Instructions to follow — Please return every line in the following data that includes the string "provider".

Plain-text document sources:
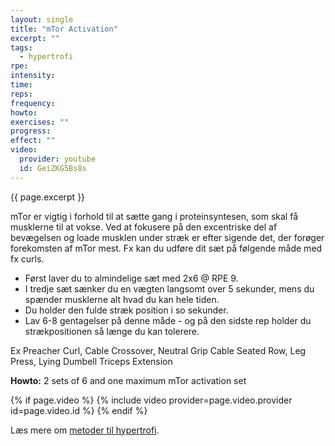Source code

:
 ```yaml
---
layout: single
title: "mTor Activation"
excerpt: ""
tags:
  - hypertrofi
rpe: 
intensity: 
time: 
reps: 
frequency: 
howto:
exercises: ""
progress:
effect: ""
video:
  provider: youtube
  id: GeiZKG5Bs8s
---
```


{{ page.excerpt }}

mTor er vigtig i forhold til at sætte gang i proteinsyntesen, som skal få musklerne til at vokse. Ved at fokusere på den excentriske del af bevægelsen og loade musklen under stræk er efter sigende det, der forøger forekomsten af mTor mest. Fx kan du udføre dit sæt på følgende måde med fx curls.

- Først laver du to almindelige sæt med 2x6 @ RPE 9.
- I tredje sæt sænker du en vægten langsomt over 5 sekunder, mens du spænder musklerne alt hvad du kan hele tiden.
- Du holder den fulde stræk position i so sekunder.
- Lav 6-8 gentagelser på denne måde - og på den sidste rep holder du strækpositionen så længe du kan tolerere.

Ex Preacher Curl, Cable Crossover, Neutral Grip Cable Seated Row, Leg Press, Lying Dumbell Triceps Extension

**Howto:** 2 sets of 6 and one maximum mTor activation set

{% if page.video %}
  {% include video provider=page.video.provider id=page.video.id %}
{% endif %}

Læs mere om [metoder til hypertrofi](/hypertrofi-metoder/).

Solved problem —
  provider: youtube
  {% include video provider=page.video.provider id=page.video.id %}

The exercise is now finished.